Rewrite the material from the line with "https://bercode.com/talamba" to the line with "mondjuk a virtuális", changing "webshopba" to "online boltba" and keeping everything else the same. Give back only those lines.

===== RAW DATA =====

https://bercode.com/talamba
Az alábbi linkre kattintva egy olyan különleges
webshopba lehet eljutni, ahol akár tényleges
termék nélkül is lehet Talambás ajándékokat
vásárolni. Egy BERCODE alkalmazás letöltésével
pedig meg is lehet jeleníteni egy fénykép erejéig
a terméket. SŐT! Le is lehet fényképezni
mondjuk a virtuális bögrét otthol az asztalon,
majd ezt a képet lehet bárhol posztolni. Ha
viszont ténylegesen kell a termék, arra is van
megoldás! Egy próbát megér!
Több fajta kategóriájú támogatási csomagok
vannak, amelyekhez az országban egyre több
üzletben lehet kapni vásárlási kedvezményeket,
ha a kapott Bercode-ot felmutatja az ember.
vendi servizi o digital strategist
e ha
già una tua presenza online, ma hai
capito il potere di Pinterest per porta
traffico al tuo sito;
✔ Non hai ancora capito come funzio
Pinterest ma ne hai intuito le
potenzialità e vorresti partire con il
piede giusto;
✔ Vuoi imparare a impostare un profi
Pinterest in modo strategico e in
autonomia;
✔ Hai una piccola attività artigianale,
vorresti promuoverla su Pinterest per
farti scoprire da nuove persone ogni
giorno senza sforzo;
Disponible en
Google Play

=====
===== RAW DATA =====

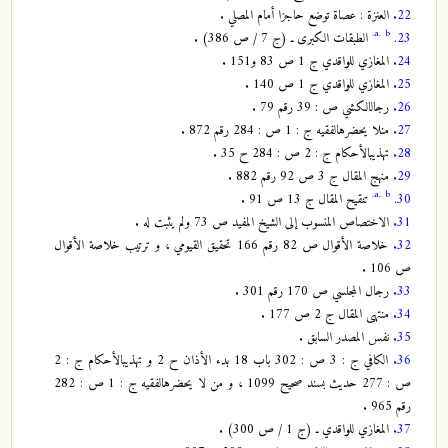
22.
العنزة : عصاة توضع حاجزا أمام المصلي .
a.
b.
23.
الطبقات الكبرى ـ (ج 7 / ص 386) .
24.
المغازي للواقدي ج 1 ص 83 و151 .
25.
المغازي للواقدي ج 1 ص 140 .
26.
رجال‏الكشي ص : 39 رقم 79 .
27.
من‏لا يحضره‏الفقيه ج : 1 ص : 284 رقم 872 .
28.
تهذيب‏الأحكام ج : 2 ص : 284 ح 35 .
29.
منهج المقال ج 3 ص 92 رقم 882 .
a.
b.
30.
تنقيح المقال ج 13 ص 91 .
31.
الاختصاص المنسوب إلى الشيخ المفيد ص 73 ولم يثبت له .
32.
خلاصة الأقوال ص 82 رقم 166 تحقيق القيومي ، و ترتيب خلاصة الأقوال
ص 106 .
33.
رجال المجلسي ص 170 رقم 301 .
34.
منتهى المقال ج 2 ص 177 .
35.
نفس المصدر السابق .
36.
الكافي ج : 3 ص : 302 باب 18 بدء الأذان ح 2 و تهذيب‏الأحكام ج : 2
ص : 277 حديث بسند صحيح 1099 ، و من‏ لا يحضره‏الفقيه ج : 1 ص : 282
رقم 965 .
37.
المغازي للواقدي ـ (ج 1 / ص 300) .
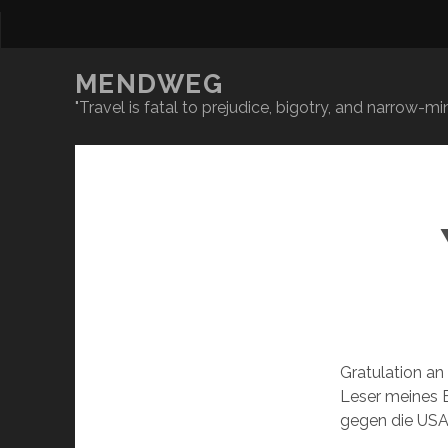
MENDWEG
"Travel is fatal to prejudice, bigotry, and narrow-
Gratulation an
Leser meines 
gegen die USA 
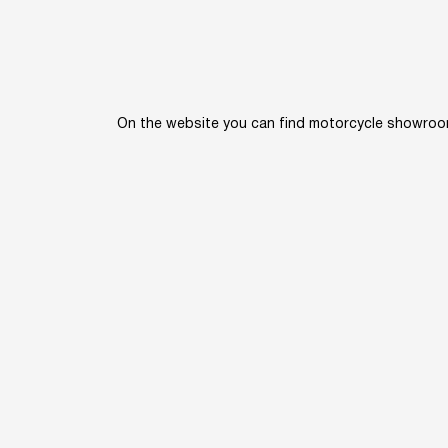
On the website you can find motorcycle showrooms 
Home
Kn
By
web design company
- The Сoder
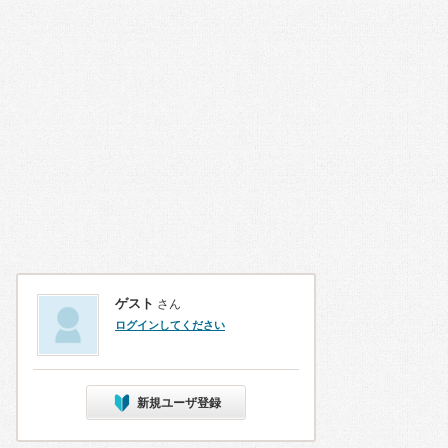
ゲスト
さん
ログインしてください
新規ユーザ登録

=====

### [RESPONSE TO THIS EXERCISE]
https://bercode.com/talamba
Az alábbi linkre kattintva egy olyan különleges
online boltba lehet eljutni, ahol akár tényleges
termék nélkül is lehet Talambás ajándékokat
vásárolni. Egy BERCODE alkalmazás letöltésével
pedig meg is lehet jeleníteni egy fénykép erejéig
a terméket. SŐT! Le is lehet fényképezni
mondjuk a virtuális bögrét otthol az asztalon,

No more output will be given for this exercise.